Some datasets are too big to be processed on a single machine, for example: wikipedia, wiki40b, etc. Instead, we allow to process them using Apache Beam.
Beam processing pipelines can be executed on many execution engines like Dataflow, Spark, Flink, etc. More infos about the different runners here.
At Hugging Face we have already run the Beam pipelines for datasets like wikipedia and wiki40b to provide already processed datasets. Therefore users can simply do run load_dataset('wikipedia', '20200501.en') and the already processed dataset will be downloaded.

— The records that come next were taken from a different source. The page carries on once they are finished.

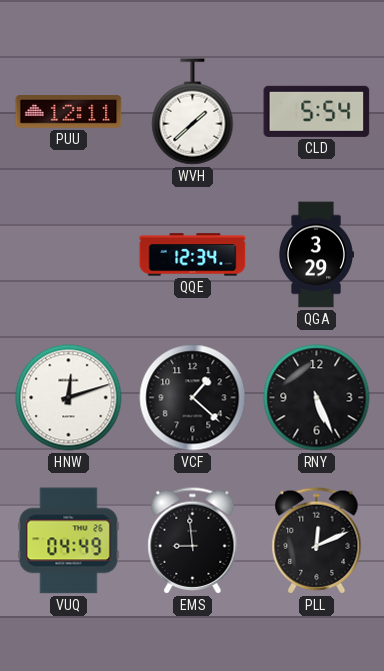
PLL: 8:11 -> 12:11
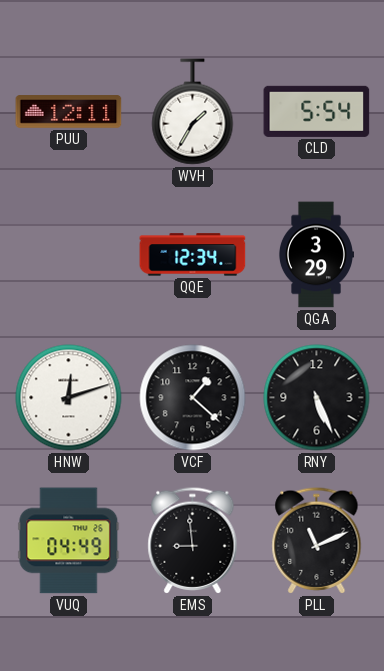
WVH: 1:38 -> 1:35
PLL: 12:11 -> 11:11
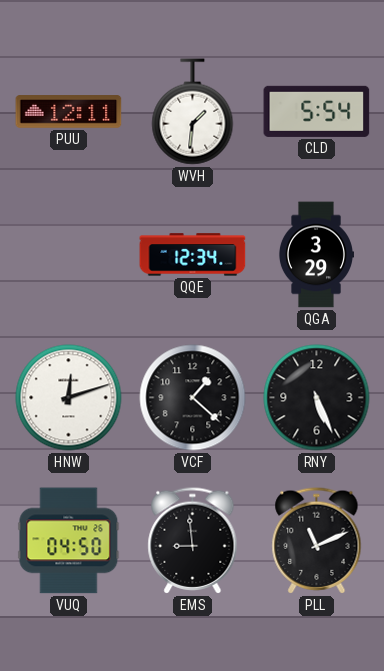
WVH: 1:35 -> 1:31
VUQ: 04:49 -> 04:50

If you want to run the Beam pipeline of a dataset anyway, here are the different steps to run on Dataflow:
- First define which dataset and config you want to process:
DATASET_NAME=your_dataset_name # ex: wikipedia CONFIG_NAME=your_config_name # ex: 20200501.en
- Then, define your GCP infos:
PROJECT=your_project BUCKET=your_bucket REGION=your_region
- Specify the python requirements:
echo "datasets" > /tmp/beam_requirements.txt echo "apache_beam" >> /tmp/beam_requirements.txt
- Finally run your pipeline:
python -mdatasets-cli run_beam datasets/$DATASET_NAME \ --name $CONFIG_NAME \ --save_infos \ --cache_dir gs://$BUCKET/cache/datasets \ --beam_pipeline_options=\ "runner=DataflowRunner,project=$PROJECT,job_name=$DATASET_NAME-gen,"\ "staging_location=gs://$BUCKET/binaries,temp_location=gs://$BUCKET/temp,"\ "region=$REGION,requirements_file=/tmp/beam_requirements.txt"
Note
you can also use the flags num_workers or machine_type to fit your needs.
Note that it also works if you change the runner to Spark, Flink, etc. instead of Dataflow or if you change the output location to S3 or HDFS instead of GCS.
It is highly recommended to be familiar with Beam pipelines first. Then, you can start looking at the wikipedia.py script for an example.